Byrne spends time with them, sits down with them and walks with them. She listens and she learns, and in turn allows us to do the same. However, those moments when the camera is on Byrne, that’s when “Any Given Day” becomes something more, as the director basically admits that she cannot ask Angela, Dimitar, and Daniel, to do something that she herself is not willing to do. That’s not just a valuable leader, that’s someone to emulate. As we get to know how Byrne’s own mental illness has affecting her family, chiefly her relationship with her teenage daughter, we reminded that the people we see walking down the street, riding the bus or train, maybe even those we work alongside, all have a story and more often than not that story involves some kind of mental illness that is compounded by the challenges life presents.
What’s quite striking is the way in which Byrne visually her story visually. She is observant of her environment and finds ways to present Chicago neighborhoods in new and different ways. Using either up-close camera shots or what appears to be drone work, Byrne covers all angles of brick buildings, snow-covered streets, ground views of airplanes careening across bright blue skies, while her subjects seem lost or unseen, possibly even imprisoned by their surroundings, their circumstances, and subconsciously by their illnesses.

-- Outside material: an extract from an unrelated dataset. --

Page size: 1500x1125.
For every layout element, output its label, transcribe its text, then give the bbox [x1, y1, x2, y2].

While it would’ve helped to learn just how Byrne was introduced to Angela, Dimitar, and Daniel, such thoughts are soon erased by how respectful and relatable she is with them. She gives them space and time, while earning their trust, and in turn, that is reciprocated by them. At one point in the documentary, when Byrne becomes too overwhelmed with her own anxiety, she backs away and halts filming. Dimitar reaches out to her, checking in on her, wondering if she needs someone to talk to because he knows that typically helps him.
We learn this through the text communications between Byrne and her subjects, which appear on the screen at times when the camera isn’t on any of them. While this narrative approach has been used in many movies, considering that’s how we communicate with each other, the timing and the use of it has a greater impact, since we’ve know how much of a life line such interaction is for these people. It’s one of many ways Byrne conveys empathy in “Any Given Day”.

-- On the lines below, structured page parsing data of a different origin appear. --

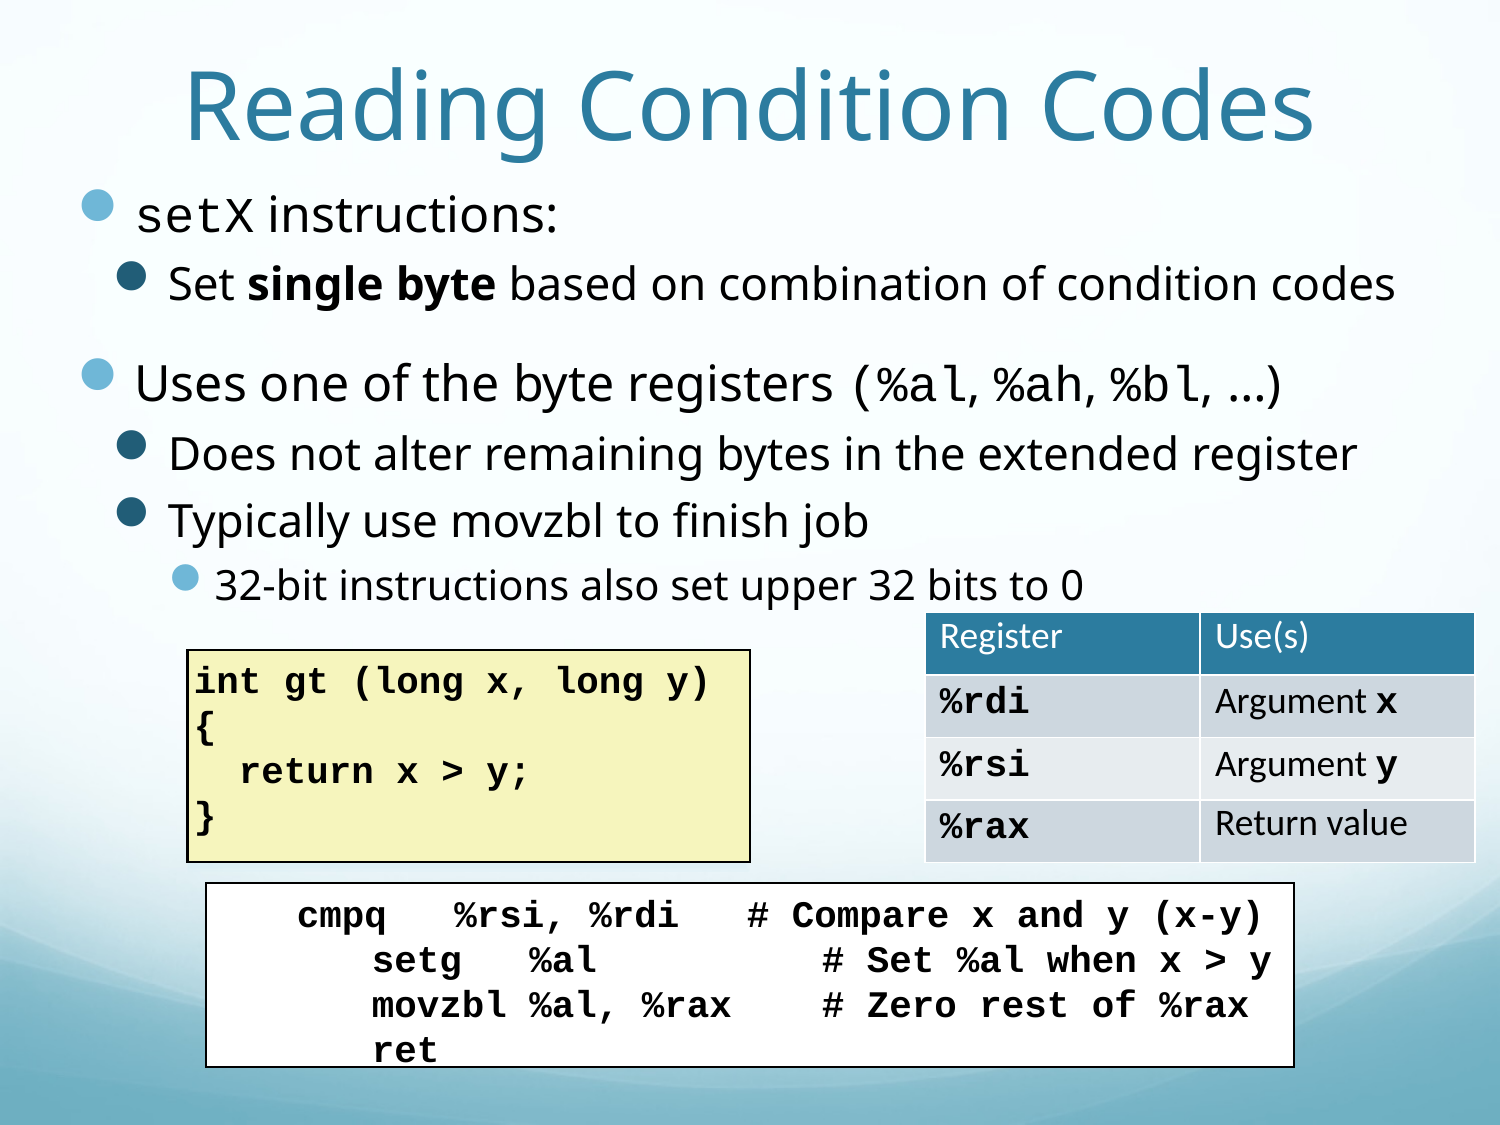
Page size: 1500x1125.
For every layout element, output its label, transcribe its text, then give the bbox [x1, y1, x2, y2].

table_cell %rax [926, 801, 1199, 862]
table_cell %rdi [926, 676, 1199, 737]
text_box int gt (long x, long y) { return x > y; } [187, 649, 750, 863]
table_cell Argument y [1201, 738, 1474, 799]
table_header Use(s) [1201, 613, 1474, 674]
table_cell Argument x [1201, 676, 1474, 737]
text_box Reading Condition Codes [62, 37, 1438, 225]
text_box cmpq %rsi, %rdi # Compare x and y (x-y) setg %al # Set %al when x > y movzbl %al, %rax # Zero rest of %rax ret [206, 883, 1294, 1067]
table_cell Return value [1201, 801, 1474, 862]
table_header Register [926, 613, 1199, 674]
picture [0, 0, 1500, 1125]
text_box setX instructions: Set single byte based on combination of condition codes Uses one of the byte registers (%al, %ah, %bl, …) Does not alter remaining bytes in the extended register Typically use movzbl to finish job 32-bit instructions also set upper 32 bits to 0 [62, 174, 1413, 623]
table_cell %rsi [926, 738, 1199, 799]
text_box Jump Table [187, 658, 751, 871]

In fact, watching “Any Given Day” brought to mind the way in which Roger Ebert described movies…
“We are all born with a certain package. We are who we are. Where we were born, who we were born as, how we were raised. We are kind of stuck inside that person, and the purpose of civilization and growth is to be able to reach out and empathize a little bit with other people, find out what makes them tick, what they care about. For me, the movies are like a machine that generates empathy. If it’s a great movie, it lets you understand a little bit more about what it’s like to be a different gender, a different race, a different age, a different economic class, a different nationality, a different profession, different hopes, aspirations, dreams and fears. It helps us to identify with the people who are sharing this journey with us. And that, to me, is the most noble thing that good movies can do and it’s a reason to encourage them and to support them and to go to them.”
“Any Given Day” is such a machine and is indeed a noble film. At no point in the documentary does Byrne arrive at any conclusions or solutions for those diagnosed with mental illness. Instead we’re just continuously shown that these are people worthy of our time, respect, and love. It’s the same approach Byrne took in her previous documentary “Raising Bertie” (which I spoke to her about her years ago), so while it’s not too surprising to see here, it is nevertheless a whelming feeling to see a documentary convey such a tone.
This week, the Chicago International Film Festival (CIFF) gave its Chicago Award to Byrne’s film as an highlight of the festival’s City & State program. It’s an award that comes with a grant from Panavision for an in-kind contribution of a camera rental package valued at $30,000, and a grant from Light Iron for in-kind post-production services valued at $15,000.
“Any Given Day” will be screening one more time at CIFF, tomorrow at noon, but can also be viewed virtually through Sunday, October 24th. Details can be found here. Look for the film to get a release date soon and appear on PBS at some point in the near future.